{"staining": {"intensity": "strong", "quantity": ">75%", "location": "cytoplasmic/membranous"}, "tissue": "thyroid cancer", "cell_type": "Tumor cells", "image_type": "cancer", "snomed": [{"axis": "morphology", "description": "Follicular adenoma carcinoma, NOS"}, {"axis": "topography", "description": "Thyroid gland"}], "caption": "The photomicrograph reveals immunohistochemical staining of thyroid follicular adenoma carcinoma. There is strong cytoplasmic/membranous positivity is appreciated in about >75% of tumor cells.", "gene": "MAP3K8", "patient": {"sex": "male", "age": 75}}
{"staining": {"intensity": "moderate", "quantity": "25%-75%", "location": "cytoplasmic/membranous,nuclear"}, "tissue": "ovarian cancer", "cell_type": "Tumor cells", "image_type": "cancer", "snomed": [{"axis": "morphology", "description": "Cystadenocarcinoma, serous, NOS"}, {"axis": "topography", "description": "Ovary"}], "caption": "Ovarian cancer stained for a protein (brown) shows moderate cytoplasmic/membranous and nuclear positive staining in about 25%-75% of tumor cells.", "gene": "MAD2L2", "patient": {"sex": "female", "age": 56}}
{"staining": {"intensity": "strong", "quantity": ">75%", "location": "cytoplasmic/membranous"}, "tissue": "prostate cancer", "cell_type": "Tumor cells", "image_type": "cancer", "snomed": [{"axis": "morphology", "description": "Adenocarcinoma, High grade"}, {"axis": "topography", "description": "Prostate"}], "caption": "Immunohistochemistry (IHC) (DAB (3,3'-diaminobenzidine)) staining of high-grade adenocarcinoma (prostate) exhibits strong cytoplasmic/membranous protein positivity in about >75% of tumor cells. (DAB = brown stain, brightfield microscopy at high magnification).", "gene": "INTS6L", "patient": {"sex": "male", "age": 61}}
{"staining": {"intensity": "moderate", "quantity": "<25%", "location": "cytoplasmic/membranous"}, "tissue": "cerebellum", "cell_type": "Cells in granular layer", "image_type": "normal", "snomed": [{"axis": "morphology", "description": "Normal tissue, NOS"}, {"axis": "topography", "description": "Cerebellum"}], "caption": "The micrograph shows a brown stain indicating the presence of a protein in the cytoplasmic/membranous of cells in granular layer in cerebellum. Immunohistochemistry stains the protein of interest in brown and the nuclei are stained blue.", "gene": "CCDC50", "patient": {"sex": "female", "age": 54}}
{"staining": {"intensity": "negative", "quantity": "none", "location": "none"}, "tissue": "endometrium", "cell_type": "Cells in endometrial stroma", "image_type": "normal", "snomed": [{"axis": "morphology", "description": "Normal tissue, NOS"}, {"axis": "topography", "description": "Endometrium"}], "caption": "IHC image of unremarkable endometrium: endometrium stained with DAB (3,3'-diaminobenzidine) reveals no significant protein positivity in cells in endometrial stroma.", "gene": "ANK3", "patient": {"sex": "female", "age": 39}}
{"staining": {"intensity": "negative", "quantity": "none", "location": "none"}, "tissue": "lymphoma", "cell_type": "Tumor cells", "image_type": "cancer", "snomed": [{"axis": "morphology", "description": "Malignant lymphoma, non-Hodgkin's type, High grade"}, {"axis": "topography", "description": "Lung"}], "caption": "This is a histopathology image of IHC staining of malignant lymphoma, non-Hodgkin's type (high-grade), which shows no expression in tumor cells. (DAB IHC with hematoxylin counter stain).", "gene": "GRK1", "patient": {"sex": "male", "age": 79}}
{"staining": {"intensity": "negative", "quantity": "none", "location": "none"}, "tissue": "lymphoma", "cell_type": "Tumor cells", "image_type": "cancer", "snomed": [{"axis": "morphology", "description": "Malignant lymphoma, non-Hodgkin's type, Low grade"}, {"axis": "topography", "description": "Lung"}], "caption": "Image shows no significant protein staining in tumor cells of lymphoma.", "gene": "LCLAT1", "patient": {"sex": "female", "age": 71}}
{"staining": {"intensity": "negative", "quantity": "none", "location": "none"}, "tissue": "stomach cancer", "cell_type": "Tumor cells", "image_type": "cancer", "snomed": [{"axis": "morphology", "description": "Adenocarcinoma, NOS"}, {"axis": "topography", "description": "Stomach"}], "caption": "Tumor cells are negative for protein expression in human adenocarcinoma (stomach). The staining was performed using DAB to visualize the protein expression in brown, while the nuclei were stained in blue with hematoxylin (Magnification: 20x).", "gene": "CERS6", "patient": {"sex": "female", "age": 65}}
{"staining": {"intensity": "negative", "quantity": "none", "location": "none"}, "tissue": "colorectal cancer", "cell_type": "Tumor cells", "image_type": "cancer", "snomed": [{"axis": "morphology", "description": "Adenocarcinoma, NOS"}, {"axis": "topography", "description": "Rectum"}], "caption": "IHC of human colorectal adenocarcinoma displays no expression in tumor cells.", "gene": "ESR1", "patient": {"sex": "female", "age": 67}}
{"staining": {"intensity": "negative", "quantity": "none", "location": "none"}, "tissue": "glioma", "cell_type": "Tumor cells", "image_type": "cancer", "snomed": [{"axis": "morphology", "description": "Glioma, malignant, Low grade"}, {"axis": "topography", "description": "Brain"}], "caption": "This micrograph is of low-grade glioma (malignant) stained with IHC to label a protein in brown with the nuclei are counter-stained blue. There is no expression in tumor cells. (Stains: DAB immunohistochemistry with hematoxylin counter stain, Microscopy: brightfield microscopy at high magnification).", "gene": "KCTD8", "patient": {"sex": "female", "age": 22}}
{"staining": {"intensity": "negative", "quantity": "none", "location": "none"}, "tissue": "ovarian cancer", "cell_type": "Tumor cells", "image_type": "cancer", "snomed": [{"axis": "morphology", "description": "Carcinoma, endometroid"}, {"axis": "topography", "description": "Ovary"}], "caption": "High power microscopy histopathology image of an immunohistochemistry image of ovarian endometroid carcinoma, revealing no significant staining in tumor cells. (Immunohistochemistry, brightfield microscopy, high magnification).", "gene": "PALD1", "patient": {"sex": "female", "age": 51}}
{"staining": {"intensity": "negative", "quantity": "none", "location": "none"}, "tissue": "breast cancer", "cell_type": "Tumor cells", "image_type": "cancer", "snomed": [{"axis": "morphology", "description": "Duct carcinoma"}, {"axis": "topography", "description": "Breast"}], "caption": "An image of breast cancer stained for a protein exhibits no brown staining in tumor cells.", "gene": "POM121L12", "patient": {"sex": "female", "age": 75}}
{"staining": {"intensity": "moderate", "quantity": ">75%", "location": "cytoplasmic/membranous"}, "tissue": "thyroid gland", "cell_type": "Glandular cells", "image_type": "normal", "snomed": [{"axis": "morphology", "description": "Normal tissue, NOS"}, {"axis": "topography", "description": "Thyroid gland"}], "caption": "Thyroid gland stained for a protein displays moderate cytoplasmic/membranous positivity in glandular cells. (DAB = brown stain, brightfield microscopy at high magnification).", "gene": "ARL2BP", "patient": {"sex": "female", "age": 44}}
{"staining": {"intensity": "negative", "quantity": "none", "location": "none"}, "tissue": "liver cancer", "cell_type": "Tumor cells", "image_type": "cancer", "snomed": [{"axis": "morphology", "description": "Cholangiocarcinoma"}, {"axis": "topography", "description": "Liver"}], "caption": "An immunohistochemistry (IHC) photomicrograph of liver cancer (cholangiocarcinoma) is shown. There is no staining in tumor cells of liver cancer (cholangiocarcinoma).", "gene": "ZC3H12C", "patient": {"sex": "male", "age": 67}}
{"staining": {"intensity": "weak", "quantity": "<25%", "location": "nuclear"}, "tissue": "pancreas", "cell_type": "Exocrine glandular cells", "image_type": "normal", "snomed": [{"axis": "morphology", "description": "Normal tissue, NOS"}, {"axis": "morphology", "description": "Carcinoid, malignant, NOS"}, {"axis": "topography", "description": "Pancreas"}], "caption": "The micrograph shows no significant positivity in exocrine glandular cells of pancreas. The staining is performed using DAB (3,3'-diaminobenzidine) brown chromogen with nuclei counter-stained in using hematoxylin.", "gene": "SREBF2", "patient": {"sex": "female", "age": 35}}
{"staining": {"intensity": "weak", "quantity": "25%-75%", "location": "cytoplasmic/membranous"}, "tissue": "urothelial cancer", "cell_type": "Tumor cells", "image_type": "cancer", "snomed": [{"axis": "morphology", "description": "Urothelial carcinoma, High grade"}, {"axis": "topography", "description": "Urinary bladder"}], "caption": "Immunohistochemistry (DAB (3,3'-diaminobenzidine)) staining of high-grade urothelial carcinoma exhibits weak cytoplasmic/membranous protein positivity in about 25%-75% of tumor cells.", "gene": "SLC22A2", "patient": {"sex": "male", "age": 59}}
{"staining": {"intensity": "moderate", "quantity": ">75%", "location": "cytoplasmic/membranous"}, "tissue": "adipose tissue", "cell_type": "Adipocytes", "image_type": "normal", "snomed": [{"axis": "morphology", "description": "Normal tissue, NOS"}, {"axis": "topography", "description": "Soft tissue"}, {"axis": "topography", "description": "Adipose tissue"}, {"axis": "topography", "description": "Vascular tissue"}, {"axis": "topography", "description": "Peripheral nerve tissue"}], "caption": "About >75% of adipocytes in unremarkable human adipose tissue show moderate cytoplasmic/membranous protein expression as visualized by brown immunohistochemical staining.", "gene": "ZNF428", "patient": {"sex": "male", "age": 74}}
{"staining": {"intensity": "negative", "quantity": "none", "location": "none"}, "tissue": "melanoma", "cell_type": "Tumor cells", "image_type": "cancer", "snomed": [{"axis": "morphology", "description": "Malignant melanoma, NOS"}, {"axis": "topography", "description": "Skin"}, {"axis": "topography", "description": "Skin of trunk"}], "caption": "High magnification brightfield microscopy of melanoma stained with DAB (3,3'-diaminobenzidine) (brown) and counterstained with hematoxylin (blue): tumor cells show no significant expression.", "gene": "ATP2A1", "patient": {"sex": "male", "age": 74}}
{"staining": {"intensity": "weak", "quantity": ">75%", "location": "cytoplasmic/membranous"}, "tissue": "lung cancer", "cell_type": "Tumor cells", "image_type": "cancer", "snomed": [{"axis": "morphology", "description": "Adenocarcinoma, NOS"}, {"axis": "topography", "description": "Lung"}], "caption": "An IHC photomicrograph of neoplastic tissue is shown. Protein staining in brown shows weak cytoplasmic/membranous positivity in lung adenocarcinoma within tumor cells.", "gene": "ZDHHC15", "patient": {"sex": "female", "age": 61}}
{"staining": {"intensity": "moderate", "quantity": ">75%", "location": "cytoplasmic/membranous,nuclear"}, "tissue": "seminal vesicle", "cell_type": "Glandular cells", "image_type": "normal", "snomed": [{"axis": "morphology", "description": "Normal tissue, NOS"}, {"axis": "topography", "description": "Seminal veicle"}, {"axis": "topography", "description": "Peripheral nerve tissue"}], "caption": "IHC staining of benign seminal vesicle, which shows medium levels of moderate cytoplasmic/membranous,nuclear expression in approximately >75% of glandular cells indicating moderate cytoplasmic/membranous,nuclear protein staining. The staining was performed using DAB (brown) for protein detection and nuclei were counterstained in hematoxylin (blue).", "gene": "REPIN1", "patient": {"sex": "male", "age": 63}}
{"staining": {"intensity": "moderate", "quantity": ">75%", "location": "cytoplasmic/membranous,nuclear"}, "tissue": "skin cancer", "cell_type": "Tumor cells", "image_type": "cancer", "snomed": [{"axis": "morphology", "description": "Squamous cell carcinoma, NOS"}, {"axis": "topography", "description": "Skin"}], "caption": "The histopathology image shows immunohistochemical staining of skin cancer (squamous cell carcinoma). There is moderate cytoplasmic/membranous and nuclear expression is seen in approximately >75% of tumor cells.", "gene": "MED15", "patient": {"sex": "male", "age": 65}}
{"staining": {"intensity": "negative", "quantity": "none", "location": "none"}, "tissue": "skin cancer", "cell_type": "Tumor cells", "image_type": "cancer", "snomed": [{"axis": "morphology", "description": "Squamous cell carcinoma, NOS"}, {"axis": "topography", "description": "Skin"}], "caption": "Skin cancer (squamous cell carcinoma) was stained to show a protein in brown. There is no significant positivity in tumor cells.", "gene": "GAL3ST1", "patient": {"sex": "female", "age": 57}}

■ ■ ■ ■ ■

● WORK TO BE COMPLETED
Repeat exactly the lines of the material above, taking the first line, the line with "a protein (brown)", and every line between them.

● YOUR RESPONSE
{"staining": {"intensity": "strong", "quantity": ">75%", "location": "cytoplasmic/membranous"}, "tissue": "thyroid cancer", "cell_type": "Tumor cells", "image_type": "cancer", "snomed": [{"axis": "morphology", "description": "Follicular adenoma carcinoma, NOS"}, {"axis": "topography", "description": "Thyroid gland"}], "caption": "The photomicrograph reveals immunohistochemical staining of thyroid follicular adenoma carcinoma. There is strong cytoplasmic/membranous positivity is appreciated in about >75% of tumor cells.", "gene": "MAP3K8", "patient": {"sex": "male", "age": 75}}
{"staining": {"intensity": "moderate", "quantity": "25%-75%", "location": "cytoplasmic/membranous,nuclear"}, "tissue": "ovarian cancer", "cell_type": "Tumor cells", "image_type": "cancer", "snomed": [{"axis": "morphology", "description": "Cystadenocarcinoma, serous, NOS"}, {"axis": "topography", "description": "Ovary"}], "caption": "Ovarian cancer stained for a protein (brown) shows moderate cytoplasmic/membranous and nuclear positive staining in about 25%-75% of tumor cells.", "gene": "MAD2L2", "patient": {"sex": "female", "age": 56}}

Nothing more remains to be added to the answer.